=== Record list ===

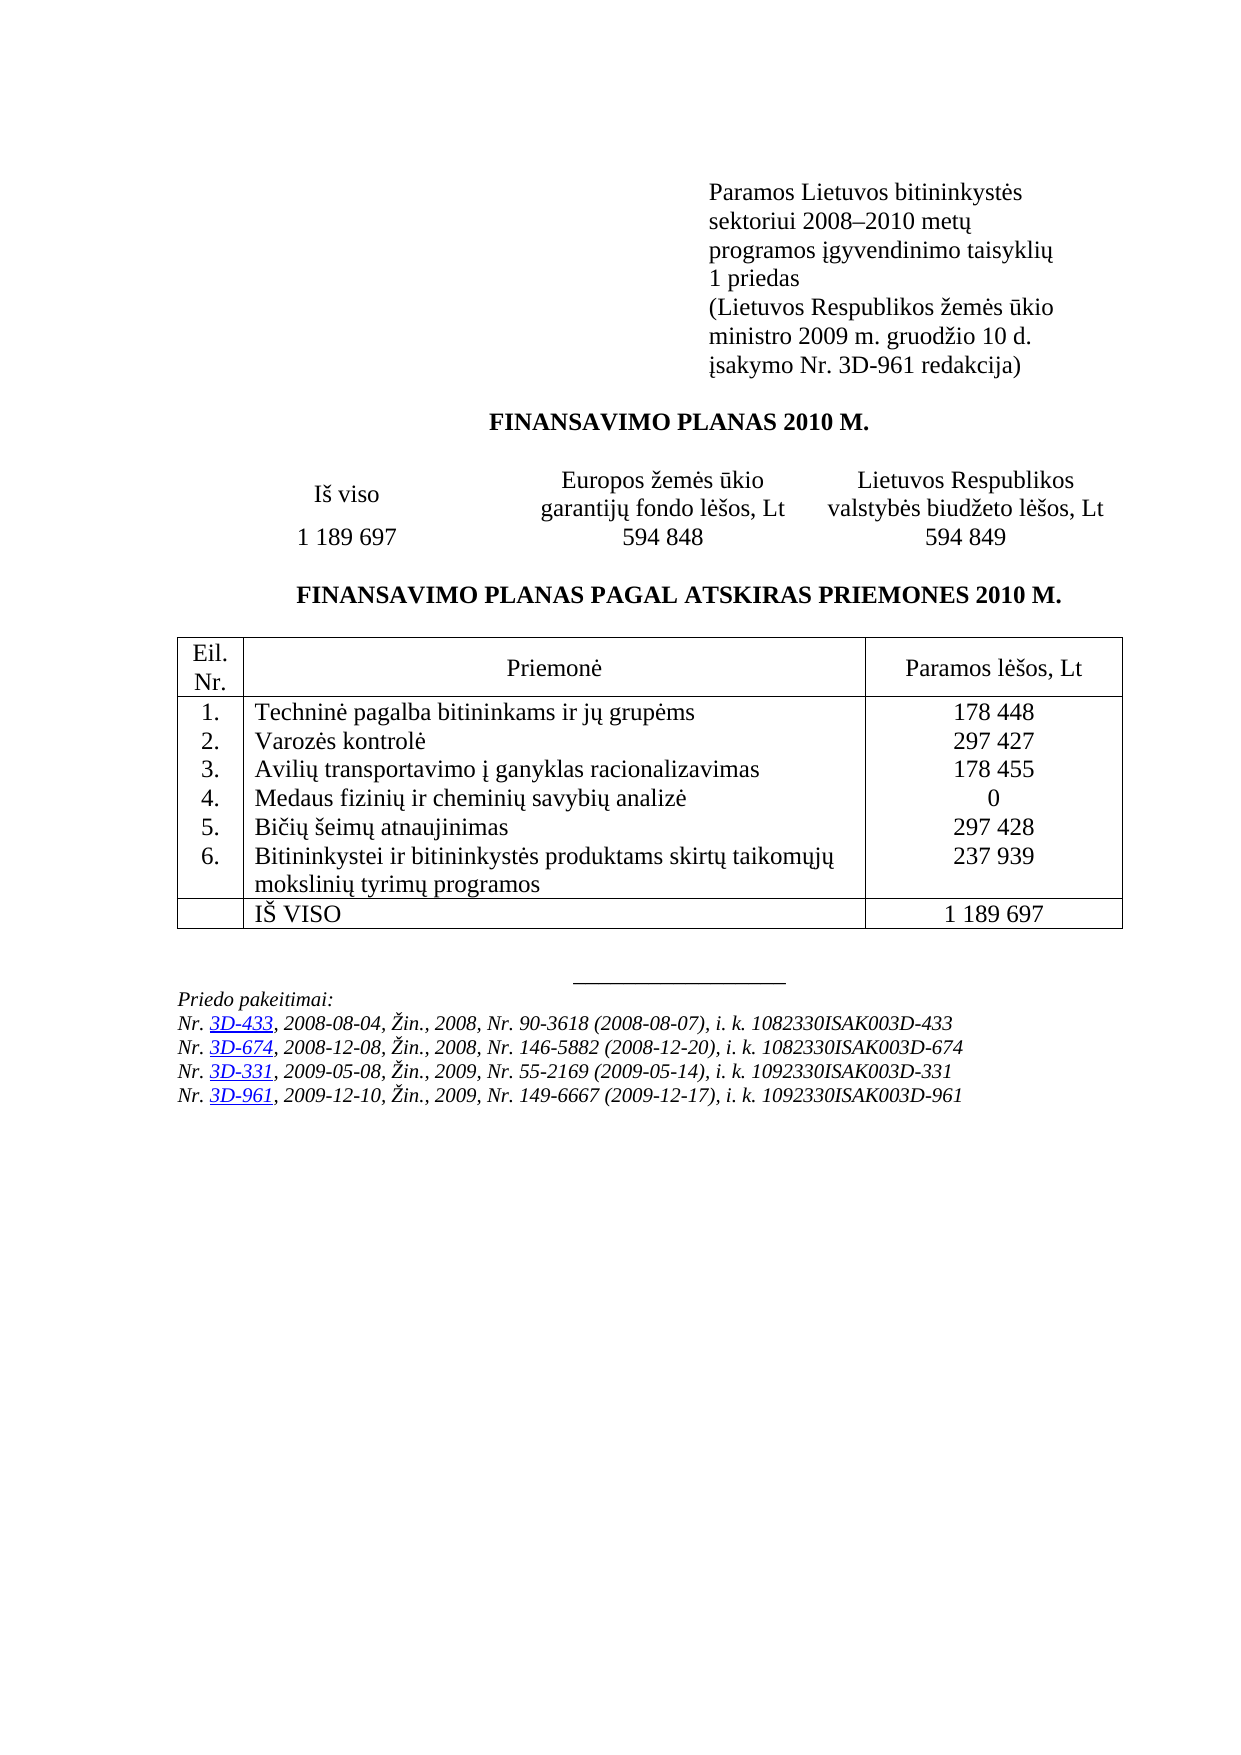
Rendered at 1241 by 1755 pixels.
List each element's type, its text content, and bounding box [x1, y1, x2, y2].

table_cell 2. [178, 726, 243, 754]
table_header Iš viso [177, 465, 516, 522]
text Nr. 3D-331, 2009-05-08, Žin., 2009, Nr. 55-2169 (2009-05-14), i. k. 1092330ISAK003D-331 [177, 1059, 1181, 1083]
table_cell 5. [178, 812, 243, 841]
table_header Paramos lėšos, Lt [866, 638, 1122, 696]
text _________________ [177, 958, 1181, 987]
table_header Europos žemės ūkio garantijų fondo lėšos, Lt [516, 465, 809, 522]
table_cell Medaus fizinių ir cheminių savybių analizė [244, 783, 865, 812]
text Nr. 3D-433, 2008-08-04, Žin., 2008, Nr. 90-3618 (2008-08-07), i. k. 1082330ISAK003D-433 [177, 1011, 1181, 1035]
table_cell 4. [178, 783, 243, 812]
table_cell 178 448 [866, 697, 1122, 726]
table_cell Varozės kontrolė [244, 726, 865, 754]
table_cell 6. [178, 841, 243, 898]
table_header Priemonė [244, 638, 865, 696]
table_cell [178, 899, 243, 928]
text Nr. 3D-674, 2008-12-08, Žin., 2008, Nr. 146-5882 (2008-12-20), i. k. 1082330ISAK003D-674 [177, 1035, 1181, 1059]
text Priedo pakeitimai: [177, 987, 1181, 1011]
table_cell Techninė pagalba bitininkams ir jų grupėms [244, 697, 865, 726]
table_cell 594 848 [516, 522, 809, 551]
table_header Lietuvos Respublikos valstybės biudžeto lėšos, Lt [809, 465, 1122, 522]
text Paramos Lietuvos bitininkystės [177, 177, 1181, 206]
text Nr. 3D-961, 2009-12-10, Žin., 2009, Nr. 149-6667 (2009-12-17), i. k. 1092330ISAK003D-961 [177, 1083, 1181, 1107]
table_cell 0 [866, 783, 1122, 812]
table_cell Bitininkystei ir bitininkystės produktams skirtų taikomųjų mokslinių tyrimų programos [244, 841, 865, 898]
text (Lietuvos Respublikos žemės ūkio [177, 292, 1181, 321]
text FINANSAVIMO PLANAS PAGAL ATSKIRAS PRIEMONES 2010 M. [177, 580, 1181, 608]
table_cell 1 189 697 [177, 522, 516, 551]
table_header Eil. Nr. [178, 638, 243, 696]
table_cell IŠ VISO [244, 899, 865, 928]
text FINANSAVIMO PLANAS 2010 M. [177, 407, 1181, 436]
text sektoriui 2008–2010 metų [177, 206, 1181, 235]
table_cell 297 428 [866, 812, 1122, 841]
table_cell 1 189 697 [866, 899, 1122, 928]
table_cell 594 849 [809, 522, 1122, 551]
text įsakymo Nr. 3D-961 redakcija) [177, 350, 1181, 378]
table_cell Bičių šeimų atnaujinimas [244, 812, 865, 841]
text programos įgyvendinimo taisyklių [177, 235, 1181, 263]
table_cell Avilių transportavimo į ganyklas racionalizavimas [244, 755, 865, 783]
table_cell 297 427 [866, 726, 1122, 754]
table_cell 178 455 [866, 755, 1122, 783]
text ministro 2009 m. gruodžio 10 d. [177, 321, 1181, 350]
text 1 priedas [177, 263, 1181, 292]
table_cell 1. [178, 697, 243, 726]
table_cell 237 939 [866, 841, 1122, 898]
table_cell 3. [178, 755, 243, 783]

===

→ **To be done**:
Can you reproduce every one of the lines above character for character, leaving the picture out?

→ **Output of the task**:
Rendered at 1241 by 1755 pixels.
List each element's type, its text content, and bounding box [x1, y1, x2, y2].

table_cell 2. [178, 726, 243, 754]
table_header Iš viso [177, 465, 516, 522]
text Nr. 3D-331, 2009-05-08, Žin., 2009, Nr. 55-2169 (2009-05-14), i. k. 1092330ISAK003D-331 [177, 1059, 1181, 1083]
table_cell 5. [178, 812, 243, 841]
table_header Paramos lėšos, Lt [866, 638, 1122, 696]
text _________________ [177, 958, 1181, 987]
table_header Europos žemės ūkio garantijų fondo lėšos, Lt [516, 465, 809, 522]
table_cell Medaus fizinių ir cheminių savybių analizė [244, 783, 865, 812]
text Nr. 3D-433, 2008-08-04, Žin., 2008, Nr. 90-3618 (2008-08-07), i. k. 1082330ISAK003D-433 [177, 1011, 1181, 1035]
table_cell 4. [178, 783, 243, 812]
table_cell 178 448 [866, 697, 1122, 726]
table_cell Varozės kontrolė [244, 726, 865, 754]
table_cell 6. [178, 841, 243, 898]
table_header Priemonė [244, 638, 865, 696]
table_cell [178, 899, 243, 928]
text Nr. 3D-674, 2008-12-08, Žin., 2008, Nr. 146-5882 (2008-12-20), i. k. 1082330ISAK003D-674 [177, 1035, 1181, 1059]
text Priedo pakeitimai: [177, 987, 1181, 1011]
table_cell Techninė pagalba bitininkams ir jų grupėms [244, 697, 865, 726]
table_cell 594 848 [516, 522, 809, 551]
table_header Lietuvos Respublikos valstybės biudžeto lėšos, Lt [809, 465, 1122, 522]
text Paramos Lietuvos bitininkystės [177, 177, 1181, 206]
text Nr. 3D-961, 2009-12-10, Žin., 2009, Nr. 149-6667 (2009-12-17), i. k. 1092330ISAK003D-961 [177, 1083, 1181, 1107]
table_cell 0 [866, 783, 1122, 812]
table_cell Bitininkystei ir bitininkystės produktams skirtų taikomųjų mokslinių tyrimų programos [244, 841, 865, 898]
text (Lietuvos Respublikos žemės ūkio [177, 292, 1181, 321]
text FINANSAVIMO PLANAS PAGAL ATSKIRAS PRIEMONES 2010 M. [177, 580, 1181, 608]
table_cell 1 189 697 [177, 522, 516, 551]
table_header Eil. Nr. [178, 638, 243, 696]
table_cell IŠ VISO [244, 899, 865, 928]
text FINANSAVIMO PLANAS 2010 M. [177, 407, 1181, 436]
text sektoriui 2008–2010 metų [177, 206, 1181, 235]
table_cell 297 428 [866, 812, 1122, 841]
table_cell 1 189 697 [866, 899, 1122, 928]
table_cell 594 849 [809, 522, 1122, 551]
text įsakymo Nr. 3D-961 redakcija) [177, 350, 1181, 378]
table_cell Bičių šeimų atnaujinimas [244, 812, 865, 841]
text programos įgyvendinimo taisyklių [177, 235, 1181, 263]
table_cell Avilių transportavimo į ganyklas racionalizavimas [244, 755, 865, 783]
table_cell 297 427 [866, 726, 1122, 754]
table_cell 178 455 [866, 755, 1122, 783]
text ministro 2009 m. gruodžio 10 d. [177, 321, 1181, 350]
text 1 priedas [177, 263, 1181, 292]
table_cell 1. [178, 697, 243, 726]
table_cell 237 939 [866, 841, 1122, 898]
table_cell 3. [178, 755, 243, 783]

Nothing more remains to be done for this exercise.